Top of Excerpt to read

By Anthony Jarvie, PANNAR SEED

PAN 123 is a small white canning bean that entered the commercial market in 2010 and has gradually come to dominate this sector of the market completely. Farmers producing the grain and canning companies that process the beans appreciate the variety for entirely different reasons. Canners are also driven by quality and yield, but from a different angle to farmers. Belief in the variety from both sides of the production chain adds robustness and it is part of the reason why the variety has endured in the market for an extended period.

Canning

Teebus was a variety developed in the early 1980s that became the foundation on which the South African canning market has developed. Factories and processes were optimised on the characteristics of this variety and it became the norm for over 25 years. Throughout, canners remained happy with the variety, but farmers increasingly needed yield improvements to compete with other crops in the rotation. PAN 123 was developed very much in the mould of Teebus, designed to significantly improve yield, but not stray too far from entrenched culinary qualities.

Moisture up-take, commonly measured as a hydration ratio, is one of the elements that drives canning yield. The more water a bean absorbs in the canning process, the fewer beans it takes to fill a can. There is a delicate balance between canning yield and quality though, because very high moisture uptake is associated with poor culinary quality. Beans need to absorb moisture whilst remaining intact, without becoming mushy in the cooking process or leaching starches into the sauce causing it to congeal into clumps. PAN 123 produces a consistent quality canned product, where the individual beans remain intact in the sauce and have a firm mouthfeel when consumed.

Bottom of Excerpt to read
Top of Extracted material

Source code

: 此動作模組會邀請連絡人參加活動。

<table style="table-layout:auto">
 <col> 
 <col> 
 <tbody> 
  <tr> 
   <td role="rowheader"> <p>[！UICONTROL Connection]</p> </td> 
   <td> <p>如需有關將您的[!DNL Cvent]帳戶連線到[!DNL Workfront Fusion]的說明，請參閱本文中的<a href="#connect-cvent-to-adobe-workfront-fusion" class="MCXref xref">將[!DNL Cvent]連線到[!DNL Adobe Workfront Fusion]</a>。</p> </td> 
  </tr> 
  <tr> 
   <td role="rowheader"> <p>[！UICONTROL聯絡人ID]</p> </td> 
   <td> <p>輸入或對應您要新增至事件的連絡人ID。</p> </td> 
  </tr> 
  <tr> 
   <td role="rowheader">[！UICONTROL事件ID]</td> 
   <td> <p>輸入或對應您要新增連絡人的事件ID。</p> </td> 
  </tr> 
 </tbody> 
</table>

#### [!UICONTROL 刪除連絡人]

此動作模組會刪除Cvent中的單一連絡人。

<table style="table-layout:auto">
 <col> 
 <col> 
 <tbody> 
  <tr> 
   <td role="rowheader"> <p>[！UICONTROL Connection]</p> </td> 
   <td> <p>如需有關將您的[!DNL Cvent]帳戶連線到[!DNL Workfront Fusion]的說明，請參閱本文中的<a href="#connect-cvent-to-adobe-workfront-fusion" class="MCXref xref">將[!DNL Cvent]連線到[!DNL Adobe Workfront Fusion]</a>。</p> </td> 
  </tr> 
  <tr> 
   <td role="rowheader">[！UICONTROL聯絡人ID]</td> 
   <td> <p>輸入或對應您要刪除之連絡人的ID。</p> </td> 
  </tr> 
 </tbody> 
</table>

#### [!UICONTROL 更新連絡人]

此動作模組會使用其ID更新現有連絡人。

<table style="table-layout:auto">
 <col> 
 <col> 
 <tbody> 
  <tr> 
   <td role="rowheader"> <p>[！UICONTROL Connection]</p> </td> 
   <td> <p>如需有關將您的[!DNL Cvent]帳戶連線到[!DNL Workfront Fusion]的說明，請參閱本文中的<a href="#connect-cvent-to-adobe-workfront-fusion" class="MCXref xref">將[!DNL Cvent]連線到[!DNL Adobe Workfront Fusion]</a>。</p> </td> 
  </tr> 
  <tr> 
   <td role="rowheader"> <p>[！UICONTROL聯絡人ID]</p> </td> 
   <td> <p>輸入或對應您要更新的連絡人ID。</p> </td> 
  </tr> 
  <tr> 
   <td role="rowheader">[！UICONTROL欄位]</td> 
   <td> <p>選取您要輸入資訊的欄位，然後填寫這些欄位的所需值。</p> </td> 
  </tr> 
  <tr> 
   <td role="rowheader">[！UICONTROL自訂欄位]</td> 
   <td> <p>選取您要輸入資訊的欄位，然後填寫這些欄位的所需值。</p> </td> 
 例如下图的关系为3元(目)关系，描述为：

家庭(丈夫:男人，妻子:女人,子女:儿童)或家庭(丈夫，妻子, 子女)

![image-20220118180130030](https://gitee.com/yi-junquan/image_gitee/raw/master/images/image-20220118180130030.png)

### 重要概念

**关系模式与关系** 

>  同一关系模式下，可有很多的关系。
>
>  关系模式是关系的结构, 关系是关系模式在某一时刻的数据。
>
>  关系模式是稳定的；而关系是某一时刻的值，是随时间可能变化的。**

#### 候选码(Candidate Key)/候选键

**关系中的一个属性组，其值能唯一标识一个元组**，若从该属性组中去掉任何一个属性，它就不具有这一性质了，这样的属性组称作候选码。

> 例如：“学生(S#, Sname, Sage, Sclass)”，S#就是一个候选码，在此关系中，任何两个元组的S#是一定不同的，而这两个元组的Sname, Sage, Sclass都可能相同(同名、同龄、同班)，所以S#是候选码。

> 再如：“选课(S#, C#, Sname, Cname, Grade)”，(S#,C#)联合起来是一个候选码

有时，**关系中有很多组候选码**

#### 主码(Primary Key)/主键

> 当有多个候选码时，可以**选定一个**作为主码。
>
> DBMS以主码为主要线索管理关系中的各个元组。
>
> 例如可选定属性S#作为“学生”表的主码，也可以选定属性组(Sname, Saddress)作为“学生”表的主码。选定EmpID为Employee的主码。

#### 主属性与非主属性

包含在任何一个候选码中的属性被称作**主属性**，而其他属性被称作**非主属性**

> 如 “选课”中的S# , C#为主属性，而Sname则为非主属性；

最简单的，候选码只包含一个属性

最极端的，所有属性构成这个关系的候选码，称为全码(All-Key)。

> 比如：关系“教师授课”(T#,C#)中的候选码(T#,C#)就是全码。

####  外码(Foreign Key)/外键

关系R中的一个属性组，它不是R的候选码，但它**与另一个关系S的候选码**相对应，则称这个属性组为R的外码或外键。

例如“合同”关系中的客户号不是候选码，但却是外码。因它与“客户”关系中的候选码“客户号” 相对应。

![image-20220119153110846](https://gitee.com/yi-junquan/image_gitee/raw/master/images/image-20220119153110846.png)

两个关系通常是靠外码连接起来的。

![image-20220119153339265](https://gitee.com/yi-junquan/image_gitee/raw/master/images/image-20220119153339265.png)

Bottom of Extracted material

- _Exercises to complete_
1. In the excerpt on the PAN 123 canning bean, when did PAN 123 enter the commercial market?
2. Write the next part of the excerpt on the PAN 123 canning bean, picking up after its final sentence.

- _Answers by task_
1. 2010

2.
Field Production

Farmers on the other hand are interested in the variety because of yield and agronomic attributes. PAN 123 contains a rust resistance gene-block, that has shown good resistance to rust strains all over the world where it has been deployed. With canning bean varieties which endure in the market for much longer than dry grain types, broad resistance is a particularly important consideration. The excellent rust resistance has also added a certain stability to the variety. Variability in grain size causes problems in the canning process, the most serious of which is hard-seededness associated with the smaller-grained fraction of the crop. Rust susceptible varieties frequently run out of applied fungicide protection at end of the season, leading to a larger variation in grain sizes. This is not the only cause of grain size variation, but it is one that can be controlled by variety choice.

The next time that you eat baked beans, have a good look at the integrity of the beans, appreciate the texture and value the consistency of the sauce. If the beans are from local production, which I hope that you insist on, then there is a very high likelihood that you are consuming the produce of PAN 123.

An entire industry rests on its small, muscled shoulders.